ACTIVITY: Reproduce the entire listing below verbatim.

--- START ---

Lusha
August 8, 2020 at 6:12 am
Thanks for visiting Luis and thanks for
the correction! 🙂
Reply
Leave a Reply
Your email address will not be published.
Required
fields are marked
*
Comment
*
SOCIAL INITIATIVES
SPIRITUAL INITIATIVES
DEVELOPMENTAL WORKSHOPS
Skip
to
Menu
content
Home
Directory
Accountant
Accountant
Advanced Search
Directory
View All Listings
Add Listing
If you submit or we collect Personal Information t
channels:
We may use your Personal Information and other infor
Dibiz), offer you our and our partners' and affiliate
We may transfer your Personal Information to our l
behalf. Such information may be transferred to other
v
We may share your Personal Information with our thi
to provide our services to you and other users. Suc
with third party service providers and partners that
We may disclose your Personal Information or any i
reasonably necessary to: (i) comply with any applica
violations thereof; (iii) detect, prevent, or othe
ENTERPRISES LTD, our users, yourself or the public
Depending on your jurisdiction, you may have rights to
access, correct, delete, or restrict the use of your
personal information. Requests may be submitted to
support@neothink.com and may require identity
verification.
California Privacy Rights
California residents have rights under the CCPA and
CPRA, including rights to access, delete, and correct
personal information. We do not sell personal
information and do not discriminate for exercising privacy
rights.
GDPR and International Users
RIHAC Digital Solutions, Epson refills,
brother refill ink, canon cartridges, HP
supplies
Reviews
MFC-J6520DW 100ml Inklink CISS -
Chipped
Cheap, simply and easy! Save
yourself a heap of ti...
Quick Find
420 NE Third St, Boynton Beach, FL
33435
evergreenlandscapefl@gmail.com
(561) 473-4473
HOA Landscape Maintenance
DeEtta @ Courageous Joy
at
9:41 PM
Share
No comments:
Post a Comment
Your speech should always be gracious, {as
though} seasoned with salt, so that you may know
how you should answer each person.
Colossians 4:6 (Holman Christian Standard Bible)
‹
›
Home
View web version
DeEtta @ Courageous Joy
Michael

--- END ---

SOLUTION:
Lusha
August 8, 2020 at 6:12 am
Thanks for visiting Luis and thanks for
the correction! 🙂
Reply
Leave a Reply
Your email address will not be published.
Required
fields are marked
*
Comment
*
SOCIAL INITIATIVES
SPIRITUAL INITIATIVES
DEVELOPMENTAL WORKSHOPS
Skip
to
Menu
content
Home
Directory
Accountant
Accountant
Advanced Search
Directory
View All Listings
Add Listing
If you submit or we collect Personal Information t
channels:
We may use your Personal Information and other infor
Dibiz), offer you our and our partners' and affiliate
We may transfer your Personal Information to our l
behalf. Such information may be transferred to other
v
We may share your Personal Information with our thi
to provide our services to you and other users. Suc
with third party service providers and partners that
We may disclose your Personal Information or any i
reasonably necessary to: (i) comply with any applica
violations thereof; (iii) detect, prevent, or othe
ENTERPRISES LTD, our users, yourself or the public
Depending on your jurisdiction, you may have rights to
access, correct, delete, or restrict the use of your
personal information. Requests may be submitted to
support@neothink.com and may require identity
verification.
California Privacy Rights
California residents have rights under the CCPA and
CPRA, including rights to access, delete, and correct
personal information. We do not sell personal
information and do not discriminate for exercising privacy
rights.
GDPR and International Users
RIHAC Digital Solutions, Epson refills,
brother refill ink, canon cartridges, HP
supplies
Reviews
MFC-J6520DW 100ml Inklink CISS -
Chipped
Cheap, simply and easy! Save
yourself a heap of ti...
Quick Find
420 NE Third St, Boynton Beach, FL
33435
evergreenlandscapefl@gmail.com
(561) 473-4473
HOA Landscape Maintenance
DeEtta @ Courageous Joy
at
9:41 PM
Share
No comments:
Post a Comment
Your speech should always be gracious, {as
though} seasoned with salt, so that you may know
how you should answer each person.
Colossians 4:6 (Holman Christian Standard Bible)
‹
›
Home
View web version
DeEtta @ Courageous Joy
Michael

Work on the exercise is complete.